Information section start
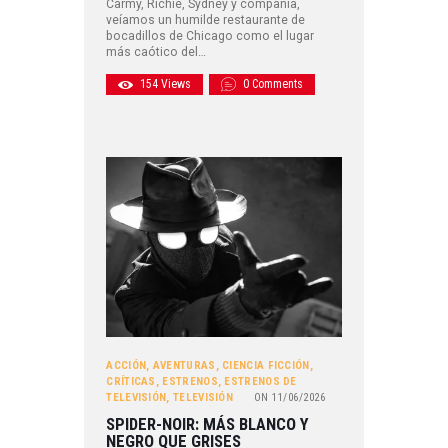
Carmy, Richie, Sydney y compañía,
veíamos un humilde restaurante de
bocadillos de Chicago como el lugar
más caótico del…
154
Views
0
Comments
ACCIÓN
,
AVENTURAS
,
CIENCIA FICCIÓN
,
CRÍTICAS
,
ESTRENOS
,
ESTRENOS DE
TELEVISIÓN
,
TELEVISIÓN
ON
11/06/2026
SPIDER-NOIR: MÁS BLANCO Y
NEGRO QUE GRISES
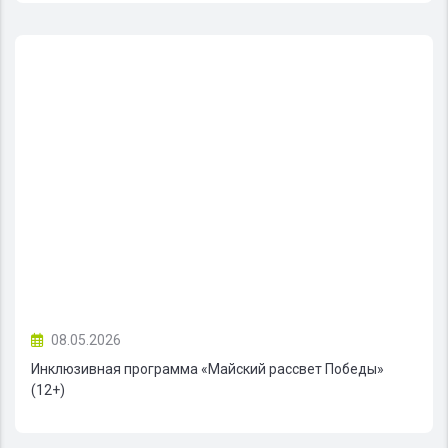
08.05.2026
Инклюзивная программа «Майский рассвет Победы»
(12+)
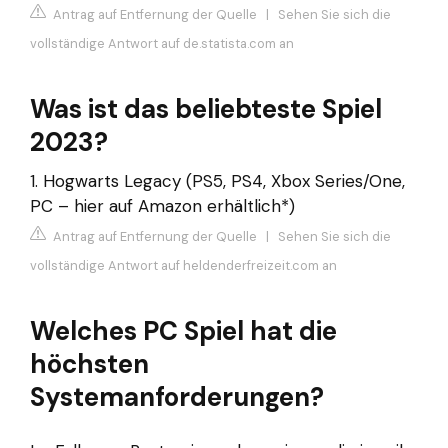
Antrag auf Entfernung der Quelle
|
Sehen Sie sich die
vollständige Antwort auf de.statista.com an
Was ist das beliebteste Spiel
2023?
1. Hogwarts Legacy (PS5, PS4, Xbox Series/One,
PC – hier auf Amazon erhältlich*)
Antrag auf Entfernung der Quelle
|
Sehen Sie sich die
vollständige Antwort auf heldenderfreizeit.com an
Welches PC Spiel hat die
höchsten
Systemanforderungen?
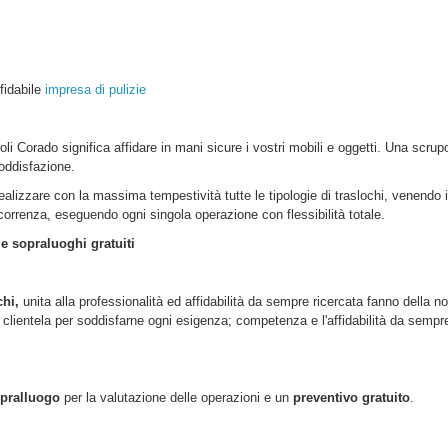
ffidabile
impresa di pulizie
oli Corado
significa affidare in mani sicure i vostri mobili e oggetti. Una scru
oddisfazione.
realizzare con la massima tempestività tutte le tipologie di traslochi, venendo 
ercorrenza, eseguendo ogni singola operazione con flessibilità totale.
 e sopraluoghi gratuiti
chi,
unita alla professionalità ed affidabilità da sempre ricercata fanno della no
lientela per soddisfarne ogni esigenza; competenza e l'affidabilità da sempre d
pralluogo
per la valutazione delle operazioni e un
preventivo gratuito
.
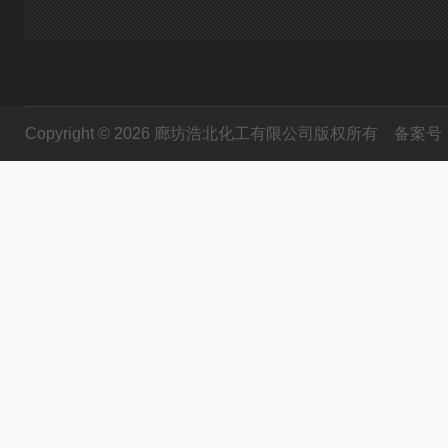
Copyright © 2026 廊坊浩北化工有限公司版权所有
备案号：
Information section end
Pull out every line of the records that contains the word "sempre", copying each one in full.

unita alla professionalità ed affidabilità da sempre ricercata fanno della no
lientela per soddisfarne ogni esigenza; competenza e l'affidabilità da sempre d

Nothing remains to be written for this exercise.